I loved this movie. And, really, how often do I say that? It's the whole package - powerful story, wonderful characters, important theme, great performances, artful direction....and a couple of really lovely haunting moments.
I was excited to see the film as soon as I heard that it was coming from Tom McCarthy, the actor turned writer/director who gave us the happy surprise of The Station Agent a few years back. This new film gives the director a somewhat bigger budget, and a much higher stakes story (U.S. immigration policy post 9/11), and McCarthy is absolutely up to the task.
Character actor Richard Jenkins certainly helps out in skillfully fleshing out the tentative journey of main character, Walter from deadened and isolated by grief to engagement with some people in need, and then to love and full-awakening as a human being. The other three main performances in the film are deliberately understated, but very solid.
The basic story is that Walter is a widowed college professor, who has lost all meaning with the death of his wife. Fate brings him to NYC where he makes a musical connection with a young Syrian man and the man's Senegalese wife. The couple's messed up paperwork eventually puts them at the mercy of the U.S. government's post 9/11 uncompromising immigration bureaucracy. As Walter is drawn more and more to help the young couple, he is surprised by love and then a renewed sense of purpose. It's a great movie.
Very similar to Juno, The Visitor tackles a hot-button political issue in a non-political way. The movie is very wistful about the way the tragedy of 9/11 necessarily destroyed America as an open society.

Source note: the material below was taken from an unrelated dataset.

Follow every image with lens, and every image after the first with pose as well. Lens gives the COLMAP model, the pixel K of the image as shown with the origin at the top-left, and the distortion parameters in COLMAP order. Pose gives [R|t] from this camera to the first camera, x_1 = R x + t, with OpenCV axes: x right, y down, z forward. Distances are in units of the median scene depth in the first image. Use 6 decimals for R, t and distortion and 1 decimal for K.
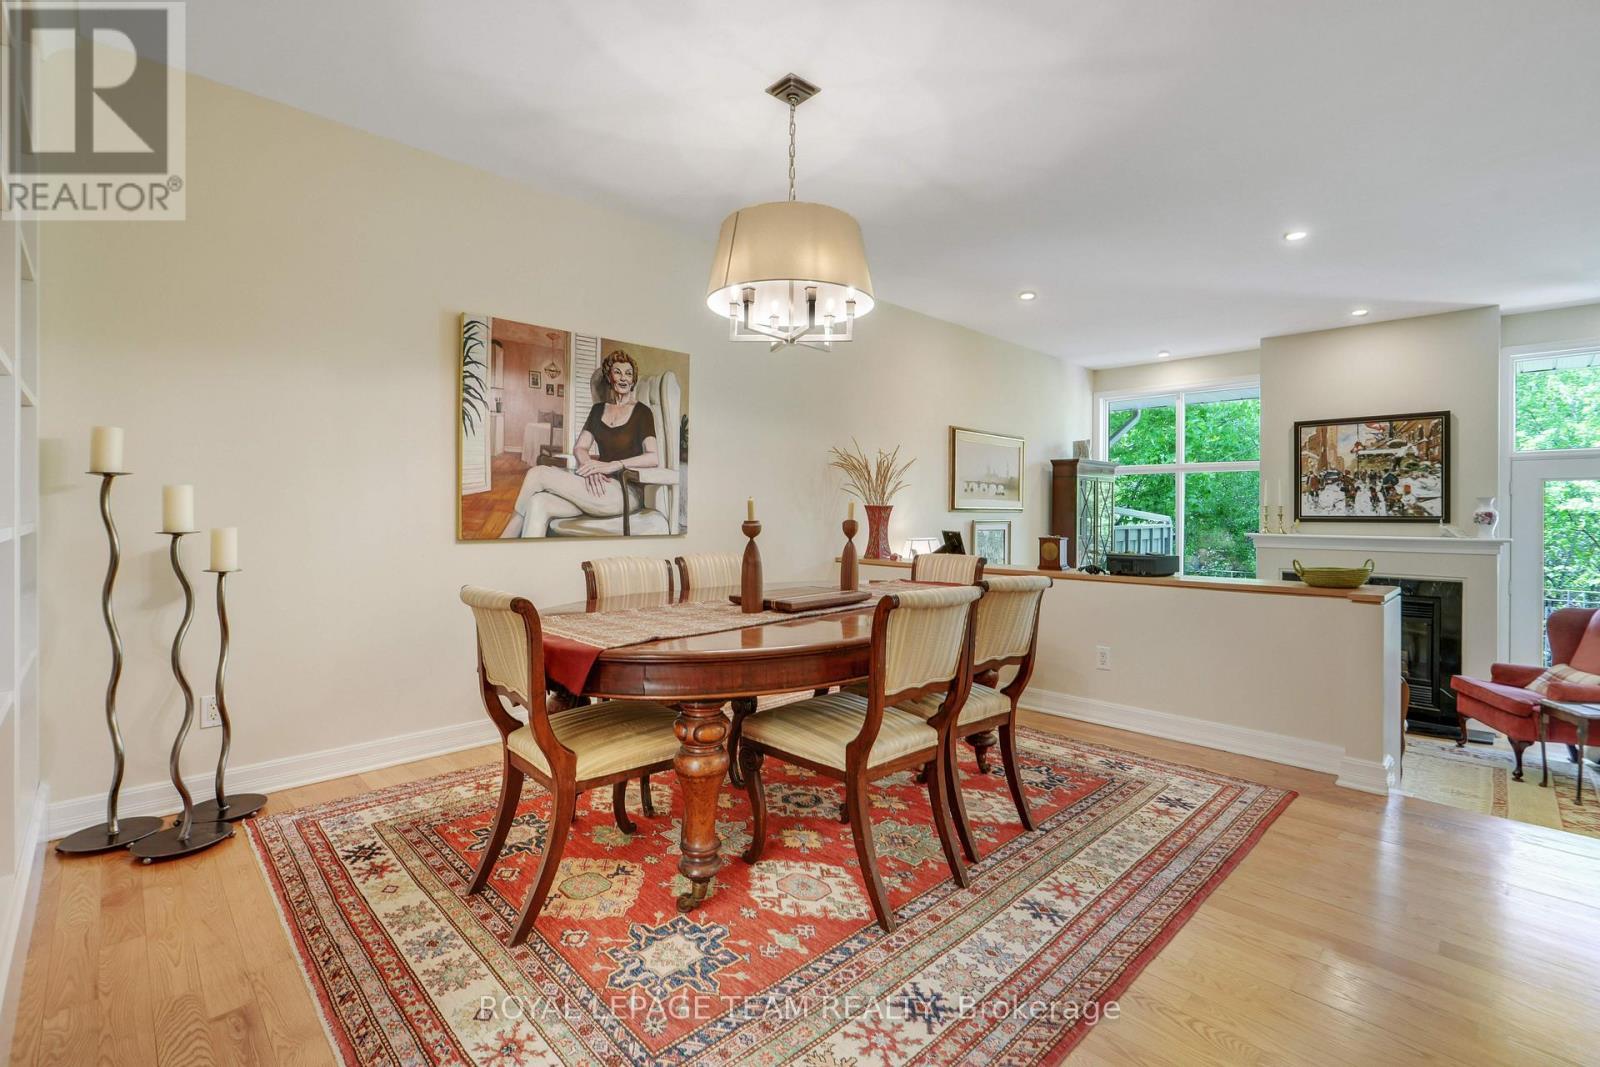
lens RADIAL K [[719.7, 0, 803.7], [0, 719.7, 521.5], [0, 0, 1]] dist [-0.013910, 0.000136]
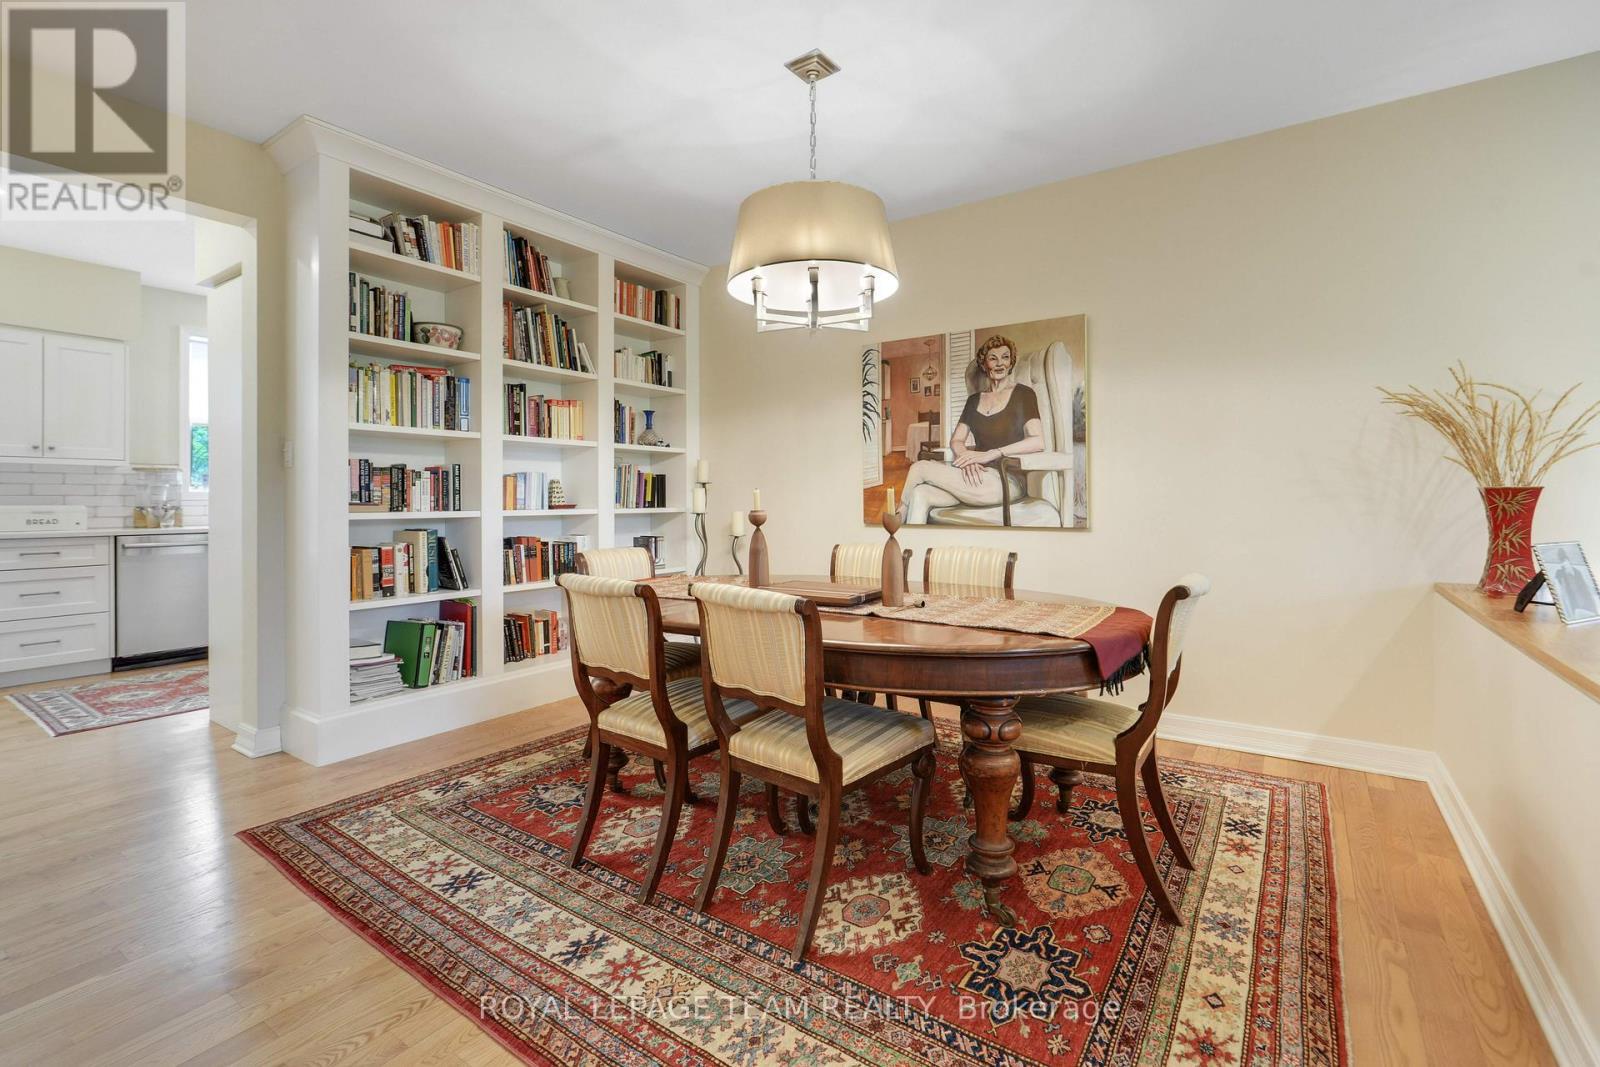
lens RADIAL K [[710.5, 0, 803.5], [0, 710.5, 508.4], [0, 0, 1]] dist [-0.013964, 0.000264]
pose [[0.190337, 0.007495, -0.981690, 0.682810], [-0.010812, 0.999926, 0.005537, -0.006900], [0.981659, 0.009560, 0.190404, 0.600871]]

It doesn't condemn or even mention the Bush Administration or the Patriot Act. The movie isn't about that and acknowledges the terrribly complexity of trying to avoid another 9/11. The Towers are in the back of the movie's mind all the way through. The Visitor is just one story of the ironic human reverberations of the tragedy which meant to take down the U.S. government, but in this case, takes down an innocent Syrian man, his mother and his wife.
Lots of beautiful images and frames in the film. My favorites were the night sky over Manhattan with the missing Twin Towers ghosting over the scene, and then at the end, the blurred shot of the American flag as though seen through tears.
Anybody who has endured the demeaning horrors of being frisked and barked at by a loutish TSA agent at an airport (Where do they get these people? Maybe from the lists of those who failed the exam to work at the post office?) will resonate with the depiction of soulless government bureaucracy that orchestrates the central tragedy in this piece. I felt my heart-rate furiously rise with Walter when he finally is leveled by his impotence to move the monolith of U.S. government policy as articulated flatly by a dull-eyed immigration goon through a glass window. Eeeeew. The memory of the scene still makes me shiver.
But in the end, this film is not a tragedy, but a triumph of grace. It's hard won grace, in that a man's reason to live is purchased at a very high cost. The movie's wonderful closing scene could convince the most brittle, world-weary cynic, "It's better to have loved and lost than never to have loved at all." It's a very humane film that will touch your heart and make you think. It won't make you mad but more compassionate.
Do spend some time with the The Visitor. You'll be better for it.